Zimbabwe’s real estate sector is expected to register a boom in the event of a lasting political solution from the fractious inclusive government formed three years ago, an international think tank has said.
Property prices trended upwards in the post-inclusive government euphoria in 2009, and slowed down due to low demand and discord within the coalition government.
Zimbabwe’s property construction sector then became lukewarm due to low incomes and a subsequent lowly mortgage bond market and limited capital inflows.
Despite all these developments, the property sector remains the second most rewarding form of investment after the money market.
Business Monitor International (BMI), a global research firm, said prices in the property sector were likely going to be bullish after a stable government despite already being higher than some regional peers.
Estimates show that 1 200 square metres of land in the capital costs US$1 000 compared to about US$700-US$800 in regional economic powerhouse, South Africa.
The property sector has over the years become an investment avenue for middle-class Zimbabweans living abroad due to limited wealth creation options on the markets. Citizens still living in the country have, however, relied on salaries and employer assisted mortgages to build houses.
“One area that domestic investors are increasingly excited about is the real estate industry,” read the BMI report.
“Zimbabwe’s huge diaspora sees property as a good way to leverage the country’s burgeoning political and economic recovery.
“Additionally, businesses are increasingly looking to move away from the central business district and into the suburbs, meaning that demand is booming for residential-to-office-space property conversions.
“Furthermore, although not necessarily undervalued, many investors believe that property values will explode to the upside if and when a lasting political resolution is reached and therefore see it as an attractive investment opportunity.
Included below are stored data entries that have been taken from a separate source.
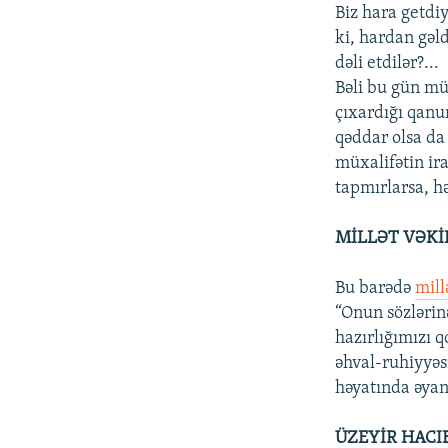
Biz hara getdi
ki, hardan gəld
dəli etdilər?...
Bəli bu gün müx
çıxardığı qanu
qəddar olsa da
müxalifətin ira
tapmırlarsa, hə
MİLLƏT VƏKİ
Bu barədə
mill
“Onun sözlərin
hazırlığımızı 
əhval-ruhiyyəs
həyatında əyani
ÜZEYİR HACI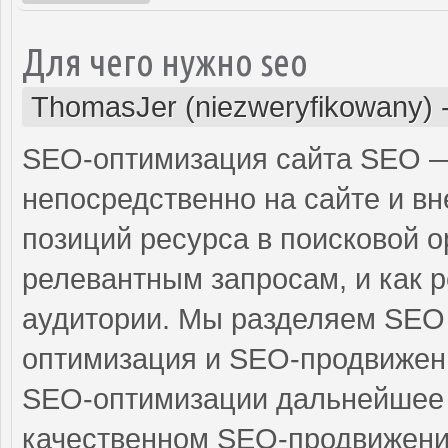
Для чего нужно seo
ThomasJer (niezweryfikowany)
SEO-оптимизация сайта SEO —
непосредственно на сайте и в
позиций ресурса в поисковой о
релевантным запросам, и как р
аудитории. Мы разделяем SEO 
оптимизация и SEO-продвижени
SEO-оптимизации дальнейшее
качественном SEO-продвижении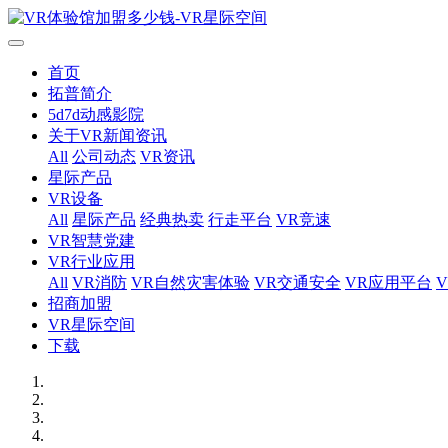
首页
拓普简介
5d7d动感影院
关于VR新闻资讯
All
公司动态
VR资讯
星际产品
VR设备
All
星际产品
经典热卖
行走平台
VR竞速
VR智慧党建
VR行业应用
All
VR消防
VR自然灾害体验
VR交通安全
VR应用平台
招商加盟
VR星际空间
下载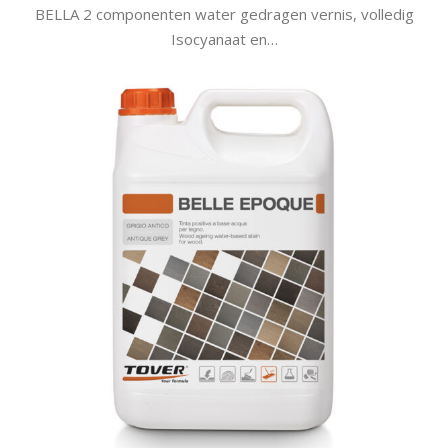
BELLA 2 componenten water gedragen vernis, volledig
Isocyanaat en…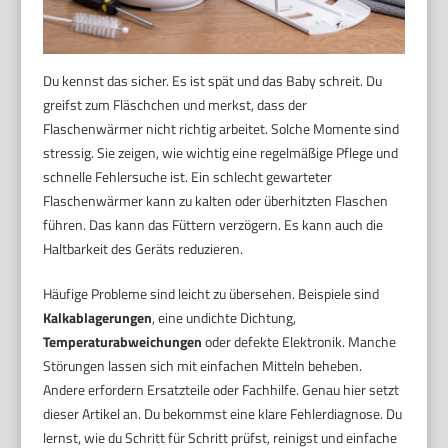
Du kennst das sicher. Es ist spät und das Baby schreit. Du
greifst zum Fläschchen und merkst, dass der
Flaschenwärmer nicht richtig arbeitet. Solche Momente sind
stressig. Sie zeigen, wie wichtig eine regelmäßige Pflege und
schnelle Fehlersuche ist. Ein schlecht gewarteter
Flaschenwärmer kann zu kalten oder überhitzten Flaschen
führen. Das kann das Füttern verzögern. Es kann auch die
Haltbarkeit des Geräts reduzieren.
Häufige Probleme sind leicht zu übersehen. Beispiele sind
Kalkablagerungen
, eine undichte Dichtung,
Temperaturabweichungen
oder defekte Elektronik. Manche
Störungen lassen sich mit einfachen Mitteln beheben.
Andere erfordern Ersatzteile oder Fachhilfe. Genau hier setzt
dieser Artikel an. Du bekommst eine klare Fehlerdiagnose. Du
lernst, wie du Schritt für Schritt prüfst, reinigst und einfache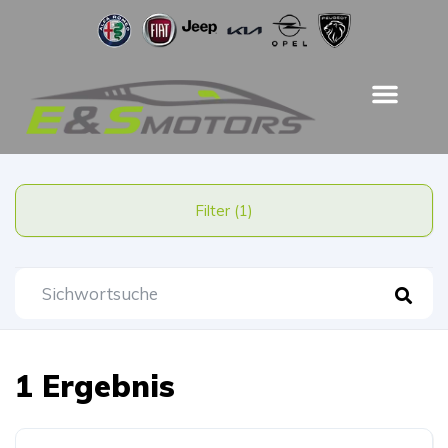
Filter (1)
1 Ergebnis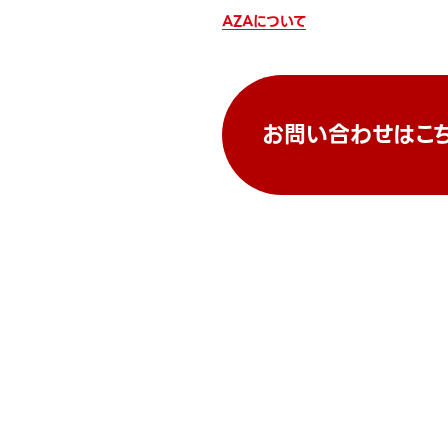
AZAについて
お問い合わせはこ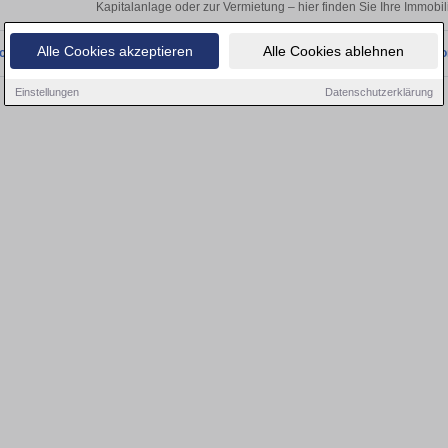
Kapitalanlage oder zur Vermietung – hier finden Sie Ihre Immobil
Alle Cookies akzeptieren
Alle Cookies ablehnen
onnten wir derzeit keine passenden Objekte finden. Schauen Sie bald wieder vo
Einstellungen
Datenschutzerklärung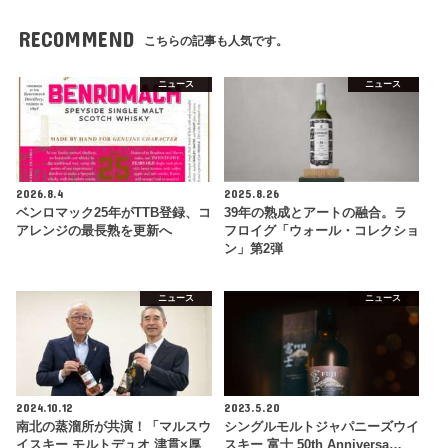
RECOMMEND
こちらの記事も人気です。
ニュース
ニュース
2026.8.4
2025.8.26
ベンロマック25年がTTB登録、コ
39年の熟成とアートの融合。ラ
アレンジの最長熟を更新へ
フロイグ「ウォール・コレクショ
ン」第2弾
ニュース
ニュース
2024.10.12
2023.5.20
南北の蒸溜所が共演！「マルスウ
シングルモルトジャパニーズウイ
イスキー モルトデュオ 津貫×厚
スキー 富士 50th Anniversa…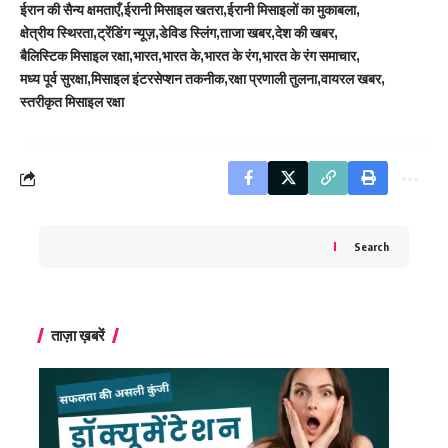
ईरान की सैन्य क्षमताएँ
ईरानी मिसाइल खतरा
ईरानी मिसाइलों का मुकाबला
क्षेत्रीय स्थिरता
ट्रेंडिंग न्यूज़
डेविड स्लिंग
ताजा खबर
देश की खबर
बैलिस्टिक मिसाइल रक्षा
भारत
भारत के
भारत के रंग
भारत के रंग समाचार
मध्य पूर्व सुरक्षा
मिसाइल इंटरसेप्शन तकनीक
रक्षा प्रणाली तुलना
वायरल खबर
स्तरीकृत मिसाइल रक्षा
Search
ताज़ा ख़बरें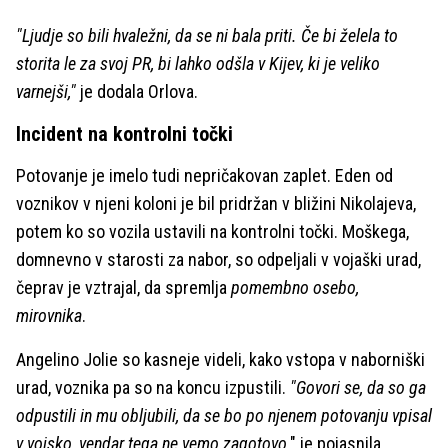
"Ljudje so bili hvaležni, da se ni bala priti. Če bi želela to
storita le za svoj PR, bi lahko odšla v Kijev, ki je veliko
varnejši,"
je dodala Orlova.
Incident na kontrolni točki
Potovanje je imelo tudi nepričakovan zaplet. Eden od
voznikov v njeni koloni je bil pridržan v bližini Nikolajeva,
potem ko so vozila ustavili na kontrolni točki. Moškega,
domnevno v starosti za nabor, so odpeljali v vojaški urad,
čeprav je vztrajal, da spremlja
pomembno osebo,
mirovnika
.
Angelino Jolie so kasneje videli, kako vstopa v naborniški
urad, voznika pa so na koncu izpustili.
"Govori se, da so ga
odpustili in mu obljubili, da se bo po njenem potovanju vpisal
v vojsko, vendar tega ne vemo zagotovo,
" je pojasnila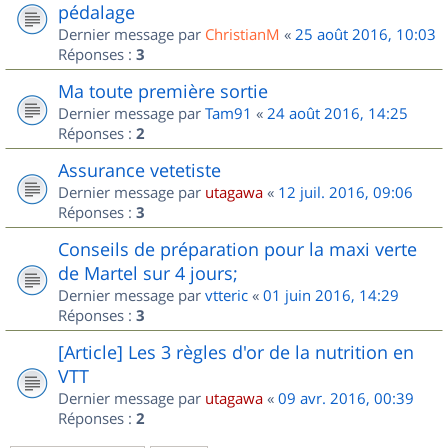
pédalage
Dernier message par
ChristianM
«
25 août 2016, 10:03
Réponses :
3
Ma toute première sortie
Dernier message par
Tam91
«
24 août 2016, 14:25
Réponses :
2
Assurance vetetiste
Dernier message par
utagawa
«
12 juil. 2016, 09:06
Réponses :
3
Conseils de préparation pour la maxi verte
de Martel sur 4 jours;
Dernier message par
vtteric
«
01 juin 2016, 14:29
Réponses :
3
[Article] Les 3 règles d'or de la nutrition en
VTT
Dernier message par
utagawa
«
09 avr. 2016, 00:39
Réponses :
2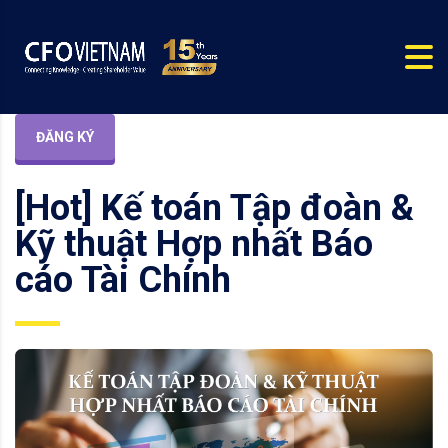
ĐĂNG KÝ
[Hot] Kế toán Tập đoàn &
Kỹ thuật Hợp nhất Báo
cáo Tài Chính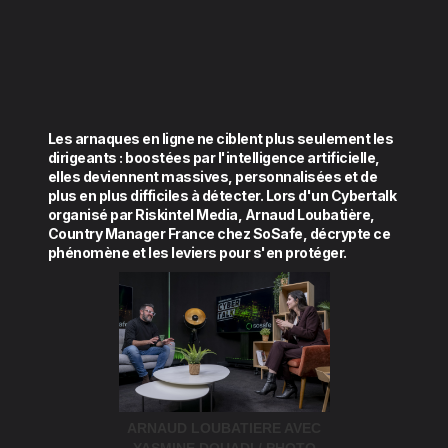
Les arnaques en ligne ne ciblent plus seulement les
dirigeants : boostées par l'intelligence artificielle,
elles deviennent massives, personnalisées et de
plus en plus difficiles à détecter. Lors d'un Cybertalk
organisé par Riskintel Media, Arnaud Loubatière,
Country Manager France chez SoSafe, décrypte ce
phénomène et les leviers pour s'en protéger.
ARNAUD LOUBATIERE AVEC
YASMINE DOUADI / PHOTO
Indeed, there are signs of a great deal of pent-up demand.”
The stability brought about by dollarisation of the economy, according to BMI, has seen the re-emergence of a white-collar middle class earning ‘real money’ as opposed to a local currency scourged by hyper-inflation.
“However, these would-be home-buyers do not have the financial resources to purchase houses for cash and options for mortgages are limited and extremely expensive where they are available. An improvement in perceptions of political risk will likely see an influx of foreign investment and lending, easing the liquidity squeeze bedevilling the economy and freeing up capital to sate this pent-up demand,” read the report.
In what could be an indication of recovery in the real estate sector, government this year expects the construction sector to grow marginally by 1,5 percent on the back of improved mortgage finance.
Currently, leading mortgage financiers, Central African Building Society and CBZ building society are active on the market offering mortgage financing for low cost houses.
The industry had suffered stagnation due to underfunding.
Apart from limited capital, the sector suffered from a massive skills flight as various craftsmen emigrated to regional neighbours in search for better employment prospects.